_TASK PROMPT_:
Could you copy every line of each item below, word for word and without changes?

_EXTRACTED INFORMATION_:
= = =
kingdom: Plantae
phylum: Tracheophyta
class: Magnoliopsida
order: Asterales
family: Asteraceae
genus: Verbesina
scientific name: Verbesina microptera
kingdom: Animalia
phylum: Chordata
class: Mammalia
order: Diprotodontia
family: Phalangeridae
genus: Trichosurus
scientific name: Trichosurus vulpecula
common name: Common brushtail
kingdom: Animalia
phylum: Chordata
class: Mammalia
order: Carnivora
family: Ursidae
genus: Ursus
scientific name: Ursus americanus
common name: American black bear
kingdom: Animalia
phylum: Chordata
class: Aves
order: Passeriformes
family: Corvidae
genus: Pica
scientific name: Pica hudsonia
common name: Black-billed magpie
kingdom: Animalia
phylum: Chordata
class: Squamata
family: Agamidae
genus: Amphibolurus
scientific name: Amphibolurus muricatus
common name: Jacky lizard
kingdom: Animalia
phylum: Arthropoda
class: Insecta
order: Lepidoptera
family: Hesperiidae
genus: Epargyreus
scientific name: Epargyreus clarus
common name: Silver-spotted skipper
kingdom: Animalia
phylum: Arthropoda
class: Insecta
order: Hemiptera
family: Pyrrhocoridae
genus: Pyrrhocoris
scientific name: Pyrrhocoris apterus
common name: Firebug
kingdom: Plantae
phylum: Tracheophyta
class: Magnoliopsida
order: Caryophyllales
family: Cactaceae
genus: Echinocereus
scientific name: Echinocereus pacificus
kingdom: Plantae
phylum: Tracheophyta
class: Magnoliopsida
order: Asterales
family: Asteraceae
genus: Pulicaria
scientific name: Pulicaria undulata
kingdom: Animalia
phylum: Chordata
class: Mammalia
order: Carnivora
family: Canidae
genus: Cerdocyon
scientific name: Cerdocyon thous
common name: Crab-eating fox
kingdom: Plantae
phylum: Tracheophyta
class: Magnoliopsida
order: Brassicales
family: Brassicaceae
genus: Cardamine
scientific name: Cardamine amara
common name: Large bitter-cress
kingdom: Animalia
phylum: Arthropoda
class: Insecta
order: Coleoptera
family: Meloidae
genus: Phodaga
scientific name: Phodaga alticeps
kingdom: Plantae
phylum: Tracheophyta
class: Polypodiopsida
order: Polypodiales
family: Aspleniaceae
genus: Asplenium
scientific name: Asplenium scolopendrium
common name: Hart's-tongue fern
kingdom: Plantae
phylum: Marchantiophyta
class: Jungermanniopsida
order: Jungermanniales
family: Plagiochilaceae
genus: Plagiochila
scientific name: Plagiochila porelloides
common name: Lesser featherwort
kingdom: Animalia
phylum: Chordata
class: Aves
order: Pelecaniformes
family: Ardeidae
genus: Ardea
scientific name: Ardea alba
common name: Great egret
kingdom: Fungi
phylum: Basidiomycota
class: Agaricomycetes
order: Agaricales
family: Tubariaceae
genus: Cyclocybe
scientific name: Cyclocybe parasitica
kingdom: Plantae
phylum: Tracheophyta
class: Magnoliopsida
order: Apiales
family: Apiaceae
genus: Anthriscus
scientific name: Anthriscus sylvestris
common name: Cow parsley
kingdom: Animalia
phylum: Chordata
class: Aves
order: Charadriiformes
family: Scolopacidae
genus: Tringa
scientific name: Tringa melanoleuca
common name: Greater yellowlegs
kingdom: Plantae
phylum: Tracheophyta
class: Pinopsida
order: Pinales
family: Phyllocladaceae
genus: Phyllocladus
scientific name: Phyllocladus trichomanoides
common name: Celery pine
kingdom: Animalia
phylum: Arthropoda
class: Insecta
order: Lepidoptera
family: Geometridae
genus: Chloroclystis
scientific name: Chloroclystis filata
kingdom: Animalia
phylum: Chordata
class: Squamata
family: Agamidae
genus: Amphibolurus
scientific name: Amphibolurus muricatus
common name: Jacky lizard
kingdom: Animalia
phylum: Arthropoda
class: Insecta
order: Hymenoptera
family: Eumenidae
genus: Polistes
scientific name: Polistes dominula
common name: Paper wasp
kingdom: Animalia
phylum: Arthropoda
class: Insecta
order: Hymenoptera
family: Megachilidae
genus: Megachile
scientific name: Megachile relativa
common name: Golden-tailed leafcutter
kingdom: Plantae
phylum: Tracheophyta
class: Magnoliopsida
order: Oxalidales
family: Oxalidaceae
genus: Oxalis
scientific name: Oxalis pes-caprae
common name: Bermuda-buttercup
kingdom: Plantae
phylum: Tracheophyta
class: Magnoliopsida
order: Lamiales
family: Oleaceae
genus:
= = =
_IN RESPONSE_:
kingdom: Plantae
phylum: Tracheophyta
class: Magnoliopsida
order: Asterales
family: Asteraceae
genus: Verbesina
scientific name: Verbesina microptera
kingdom: Animalia
phylum: Chordata
class: Mammalia
order: Diprotodontia
family: Phalangeridae
genus: Trichosurus
scientific name: Trichosurus vulpecula
common name: Common brushtail
kingdom: Animalia
phylum: Chordata
class: Mammalia
order: Carnivora
family: Ursidae
genus: Ursus
scientific name: Ursus americanus
common name: American black bear
kingdom: Animalia
phylum: Chordata
class: Aves
order: Passeriformes
family: Corvidae
genus: Pica
scientific name: Pica hudsonia
common name: Black-billed magpie
kingdom: Animalia
phylum: Chordata
class: Squamata
family: Agamidae
genus: Amphibolurus
scientific name: Amphibolurus muricatus
common name: Jacky lizard
kingdom: Animalia
phylum: Arthropoda
class: Insecta
order: Lepidoptera
family: Hesperiidae
genus: Epargyreus
scientific name: Epargyreus clarus
common name: Silver-spotted skipper
kingdom: Animalia
phylum: Arthropoda
class: Insecta
order: Hemiptera
family: Pyrrhocoridae
genus: Pyrrhocoris
scientific name: Pyrrhocoris apterus
common name: Firebug
kingdom: Plantae
phylum: Tracheophyta
class: Magnoliopsida
order: Caryophyllales
family: Cactaceae
genus: Echinocereus
scientific name: Echinocereus pacificus
kingdom: Plantae
phylum: Tracheophyta
class: Magnoliopsida
order: Asterales
family: Asteraceae
genus: Pulicaria
scientific name: Pulicaria undulata
kingdom: Animalia
phylum: Chordata
class: Mammalia
order: Carnivora
family: Canidae
genus: Cerdocyon
scientific name: Cerdocyon thous
common name: Crab-eating fox
kingdom: Plantae
phylum: Tracheophyta
class: Magnoliopsida
order: Brassicales
family: Brassicaceae
genus: Cardamine
scientific name: Cardamine amara
common name: Large bitter-cress
kingdom: Animalia
phylum: Arthropoda
class: Insecta
order: Coleoptera
family: Meloidae
genus: Phodaga
scientific name: Phodaga alticeps
kingdom: Plantae
phylum: Tracheophyta
class: Polypodiopsida
order: Polypodiales
family: Aspleniaceae
genus: Asplenium
scientific name: Asplenium scolopendrium
common name: Hart's-tongue fern
kingdom: Plantae
phylum: Marchantiophyta
class: Jungermanniopsida
order: Jungermanniales
family: Plagiochilaceae
genus: Plagiochila
scientific name: Plagiochila porelloides
common name: Lesser featherwort
kingdom: Animalia
phylum: Chordata
class: Aves
order: Pelecaniformes
family: Ardeidae
genus: Ardea
scientific name: Ardea alba
common name: Great egret
kingdom: Fungi
phylum: Basidiomycota
class: Agaricomycetes
order: Agaricales
family: Tubariaceae
genus: Cyclocybe
scientific name: Cyclocybe parasitica
kingdom: Plantae
phylum: Tracheophyta
class: Magnoliopsida
order: Apiales
family: Apiaceae
genus: Anthriscus
scientific name: Anthriscus sylvestris
common name: Cow parsley
kingdom: Animalia
phylum: Chordata
class: Aves
order: Charadriiformes
family: Scolopacidae
genus: Tringa
scientific name: Tringa melanoleuca
common name: Greater yellowlegs
kingdom: Plantae
phylum: Tracheophyta
class: Pinopsida
order: Pinales
family: Phyllocladaceae
genus: Phyllocladus
scientific name: Phyllocladus trichomanoides
common name: Celery pine
kingdom: Animalia
phylum: Arthropoda
class: Insecta
order: Lepidoptera
family: Geometridae
genus: Chloroclystis
scientific name: Chloroclystis filata
kingdom: Animalia
phylum: Chordata
class: Squamata
family: Agamidae
genus: Amphibolurus
scientific name: Amphibolurus muricatus
common name: Jacky lizard
kingdom: Animalia
phylum: Arthropoda
class: Insecta
order: Hymenoptera
family: Eumenidae
genus: Polistes
scientific name: Polistes dominula
common name: Paper wasp
kingdom: Animalia
phylum: Arthropoda
class: Insecta
order: Hymenoptera
family: Megachilidae
genus: Megachile
scientific name: Megachile relativa
common name: Golden-tailed leafcutter
kingdom: Plantae
phylum: Tracheophyta
class: Magnoliopsida
order: Oxalidales
family: Oxalidaceae
genus: Oxalis
scientific name: Oxalis pes-caprae
common name: Bermuda-buttercup
kingdom: Plantae
phylum: Tracheophyta
class: Magnoliopsida
order: Lamiales
family: Oleaceae
genus:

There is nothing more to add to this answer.